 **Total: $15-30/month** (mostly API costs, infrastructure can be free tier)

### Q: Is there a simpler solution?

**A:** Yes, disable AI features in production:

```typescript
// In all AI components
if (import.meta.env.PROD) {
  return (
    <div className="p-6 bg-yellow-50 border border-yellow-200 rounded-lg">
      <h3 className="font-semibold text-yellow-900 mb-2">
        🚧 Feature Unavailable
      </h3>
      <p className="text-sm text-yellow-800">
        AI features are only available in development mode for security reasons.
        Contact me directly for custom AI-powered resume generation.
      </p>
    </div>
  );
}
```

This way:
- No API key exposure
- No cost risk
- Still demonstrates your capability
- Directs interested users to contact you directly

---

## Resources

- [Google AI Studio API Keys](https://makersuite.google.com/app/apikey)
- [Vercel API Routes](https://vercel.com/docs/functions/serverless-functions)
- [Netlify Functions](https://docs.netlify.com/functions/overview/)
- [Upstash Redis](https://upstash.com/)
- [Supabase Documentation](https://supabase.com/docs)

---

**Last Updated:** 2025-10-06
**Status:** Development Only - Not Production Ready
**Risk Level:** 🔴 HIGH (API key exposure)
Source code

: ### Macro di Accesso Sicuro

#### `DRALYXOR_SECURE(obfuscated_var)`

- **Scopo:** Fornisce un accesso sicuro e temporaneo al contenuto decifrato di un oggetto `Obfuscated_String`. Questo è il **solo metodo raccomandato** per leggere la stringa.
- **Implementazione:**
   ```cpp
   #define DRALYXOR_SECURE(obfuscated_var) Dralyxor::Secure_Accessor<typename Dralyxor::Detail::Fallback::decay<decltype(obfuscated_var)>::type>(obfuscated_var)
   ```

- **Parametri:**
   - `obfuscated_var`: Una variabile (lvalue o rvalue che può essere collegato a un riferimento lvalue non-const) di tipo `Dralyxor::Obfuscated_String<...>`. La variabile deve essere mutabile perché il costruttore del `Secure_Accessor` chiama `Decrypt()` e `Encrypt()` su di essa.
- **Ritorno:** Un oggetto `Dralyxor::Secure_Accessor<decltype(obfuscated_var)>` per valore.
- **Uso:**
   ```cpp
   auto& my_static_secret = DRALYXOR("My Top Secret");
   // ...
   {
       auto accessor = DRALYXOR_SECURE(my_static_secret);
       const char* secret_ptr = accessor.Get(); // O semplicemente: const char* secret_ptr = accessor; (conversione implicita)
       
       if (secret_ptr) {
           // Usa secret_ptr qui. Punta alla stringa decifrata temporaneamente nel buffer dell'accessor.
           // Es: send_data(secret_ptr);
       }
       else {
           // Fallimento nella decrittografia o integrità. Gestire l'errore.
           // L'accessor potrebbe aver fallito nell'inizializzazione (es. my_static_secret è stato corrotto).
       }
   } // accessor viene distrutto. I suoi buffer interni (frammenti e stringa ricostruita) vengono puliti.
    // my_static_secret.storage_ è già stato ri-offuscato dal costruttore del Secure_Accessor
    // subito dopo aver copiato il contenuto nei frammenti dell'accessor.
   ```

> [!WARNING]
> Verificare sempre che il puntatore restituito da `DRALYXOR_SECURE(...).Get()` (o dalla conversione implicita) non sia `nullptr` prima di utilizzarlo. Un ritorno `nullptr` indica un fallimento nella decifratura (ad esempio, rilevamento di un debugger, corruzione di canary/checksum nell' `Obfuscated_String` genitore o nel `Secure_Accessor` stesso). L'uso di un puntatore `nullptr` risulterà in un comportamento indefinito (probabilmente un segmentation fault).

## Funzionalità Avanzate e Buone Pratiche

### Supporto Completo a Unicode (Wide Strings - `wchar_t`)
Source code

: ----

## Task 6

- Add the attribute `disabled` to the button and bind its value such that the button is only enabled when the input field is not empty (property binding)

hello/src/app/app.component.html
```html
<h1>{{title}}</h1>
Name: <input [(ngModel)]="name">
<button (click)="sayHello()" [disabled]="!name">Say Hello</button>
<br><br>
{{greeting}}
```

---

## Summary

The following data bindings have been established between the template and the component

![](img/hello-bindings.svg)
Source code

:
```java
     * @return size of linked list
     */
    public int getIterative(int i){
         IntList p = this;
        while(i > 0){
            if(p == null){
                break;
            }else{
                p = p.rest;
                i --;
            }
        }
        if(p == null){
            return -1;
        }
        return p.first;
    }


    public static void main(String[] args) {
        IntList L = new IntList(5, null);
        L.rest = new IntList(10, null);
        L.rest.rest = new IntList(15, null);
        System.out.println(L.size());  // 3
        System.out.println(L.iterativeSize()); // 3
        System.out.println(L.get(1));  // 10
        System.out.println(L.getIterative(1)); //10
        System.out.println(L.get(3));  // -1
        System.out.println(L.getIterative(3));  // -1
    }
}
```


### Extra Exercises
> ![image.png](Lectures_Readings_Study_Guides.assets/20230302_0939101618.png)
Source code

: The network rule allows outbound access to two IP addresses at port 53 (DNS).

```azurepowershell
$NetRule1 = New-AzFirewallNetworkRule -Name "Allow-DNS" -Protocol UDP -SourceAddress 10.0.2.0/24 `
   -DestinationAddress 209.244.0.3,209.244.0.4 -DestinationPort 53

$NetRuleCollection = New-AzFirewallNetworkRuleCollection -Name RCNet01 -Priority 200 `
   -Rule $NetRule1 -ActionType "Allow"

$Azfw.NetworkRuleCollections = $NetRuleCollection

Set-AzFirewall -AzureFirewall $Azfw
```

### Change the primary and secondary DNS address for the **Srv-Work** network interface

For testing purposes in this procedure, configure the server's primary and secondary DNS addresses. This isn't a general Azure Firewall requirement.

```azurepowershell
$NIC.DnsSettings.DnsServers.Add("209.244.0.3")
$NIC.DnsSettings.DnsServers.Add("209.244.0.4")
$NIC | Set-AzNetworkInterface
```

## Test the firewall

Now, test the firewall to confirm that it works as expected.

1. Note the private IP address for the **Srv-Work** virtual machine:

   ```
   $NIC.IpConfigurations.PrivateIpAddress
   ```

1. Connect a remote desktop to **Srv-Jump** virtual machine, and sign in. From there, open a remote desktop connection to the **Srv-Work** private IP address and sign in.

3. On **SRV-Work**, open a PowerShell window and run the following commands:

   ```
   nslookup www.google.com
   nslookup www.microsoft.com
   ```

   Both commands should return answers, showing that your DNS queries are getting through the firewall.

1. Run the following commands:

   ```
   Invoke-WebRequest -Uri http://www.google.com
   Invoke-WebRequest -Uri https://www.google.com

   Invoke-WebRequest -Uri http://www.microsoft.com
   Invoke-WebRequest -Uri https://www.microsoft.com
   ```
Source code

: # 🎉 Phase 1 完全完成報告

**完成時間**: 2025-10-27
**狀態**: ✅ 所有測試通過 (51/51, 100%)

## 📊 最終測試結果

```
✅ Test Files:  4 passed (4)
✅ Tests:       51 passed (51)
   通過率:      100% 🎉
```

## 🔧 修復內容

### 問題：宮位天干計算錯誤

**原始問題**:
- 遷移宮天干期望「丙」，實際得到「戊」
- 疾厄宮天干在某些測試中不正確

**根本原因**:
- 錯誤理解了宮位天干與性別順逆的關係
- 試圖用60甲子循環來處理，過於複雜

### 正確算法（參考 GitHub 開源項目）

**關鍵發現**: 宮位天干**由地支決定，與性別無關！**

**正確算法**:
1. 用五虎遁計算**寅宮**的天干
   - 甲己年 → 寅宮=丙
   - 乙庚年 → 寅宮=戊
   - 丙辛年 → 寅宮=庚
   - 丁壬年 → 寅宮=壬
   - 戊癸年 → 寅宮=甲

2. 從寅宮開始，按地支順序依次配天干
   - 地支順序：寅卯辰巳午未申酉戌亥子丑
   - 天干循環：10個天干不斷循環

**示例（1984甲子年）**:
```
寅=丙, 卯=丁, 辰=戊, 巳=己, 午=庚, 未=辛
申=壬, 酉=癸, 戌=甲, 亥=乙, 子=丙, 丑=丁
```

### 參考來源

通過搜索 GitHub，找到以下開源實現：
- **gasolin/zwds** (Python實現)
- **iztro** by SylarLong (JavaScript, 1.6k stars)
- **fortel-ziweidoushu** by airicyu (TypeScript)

Requirement: Reply with nothing but the number of lines in the data above that contain "functions".

Reply: 2